Any partnership with a CPG incumbent begins with incompatible survival modes. A media brand survives on audience trust and monetizable attention—a niche of loyal, paying readers is a viable business. A CPG brand survives on shelf velocity and distribution coverage at scale. Under market pressure, both incumbents will optimize for their own survival in opposite directions.
Three outcomes are possible once a product finds resonance:
A viable product creates an annuity—steady revenue from a loyal niche that licensing alone would not capture, with both parties content to maintain the arrangement.
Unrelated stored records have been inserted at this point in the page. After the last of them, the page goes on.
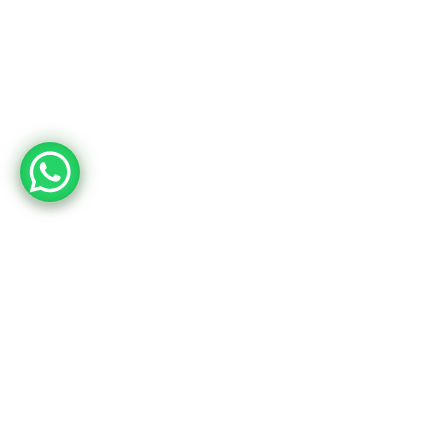
March is All About Hap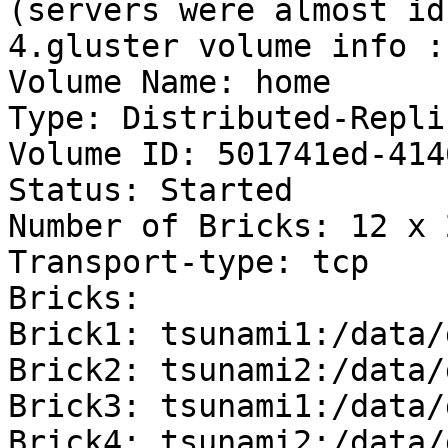
(servers were almost idl
4.gluster volume info :

Volume Name: home

Type: Distributed-Replic
Volume ID: 501741ed-414
Status: Started

Number of Bricks: 12 x 
Transport-type: tcp

Bricks:

Brick1: tsunami1:/data/
Brick2: tsunami2:/data/
Brick3: tsunami1:/data/
Brick4: tsunami2:/data/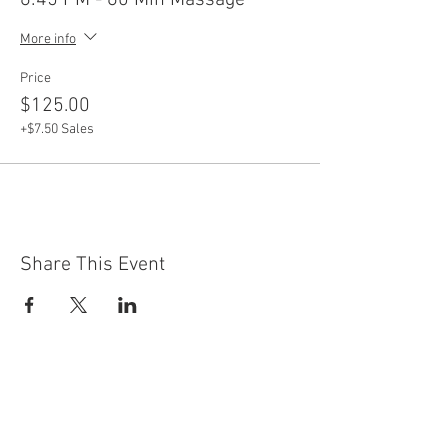
6:45 PM - 60 Min Massage
More info
Price
$125.00
+$7.50 Sales
Share This Event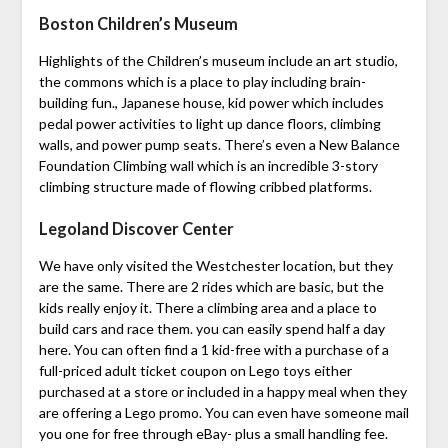
Boston Children’s Museum
Highlights of the Children’s museum include an art studio,
the commons which is a place to play including brain-
building fun., Japanese house, kid power which includes
pedal power activities to light up dance floors, climbing
walls, and power pump seats. There’s even a New Balance
Foundation Climbing wall which is an incredible 3-story
climbing structure made of flowing cribbed platforms.
Legoland Discover Center
We have only visited the Westchester location, but they
are the same. There are 2 rides which are basic, but the
kids really enjoy it. There a climbing area and a place to
build cars and race them. you can easily spend half a day
here. You can often find a 1 kid-free with a purchase of a
full-priced adult ticket coupon on Lego toys either
purchased at a store or included in a happy meal when they
are offering a Lego promo. You can even have someone mail
you one for free through eBay- plus a small handling fee.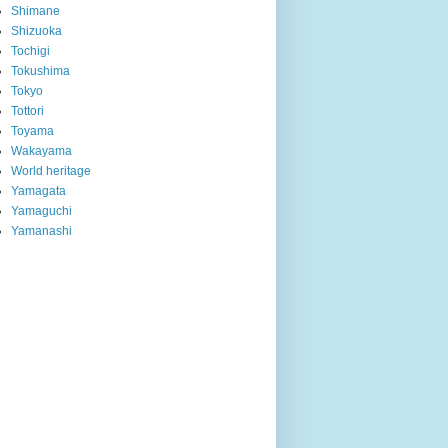
Shimane
Shizuoka
Tochigi
Tokushima
Tokyo
Tottori
Toyama
Wakayama
World heritage
Yamagata
Yamaguchi
Yamanashi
A hit product creates a revenue spike, but the shelf life of breakout CPG brands is shortening—what looks like a compounding asset may be a one-hit wonder that fades before it can become the foundation of anything larger.
A “giant” product generates sustained compounding returns and consumer retention over time, but Alldian’s data suggests this is the exception and not the rule. It also shows creators and brands with highly targeted products are best-positioned to succeed.
In the first scenario, People, Inc. has a revenue stream but not a company-defining asset. In the second, it needs to have a larger pipeline of products. In the third, the partnership structure that enables INVERSION may be the very thing that prevents it from reaching Diller’s ambition.
It makes one wonder whether People, Inc. may be better off licensing its IP to multiple SMBs and letting them compete for the best consumer product.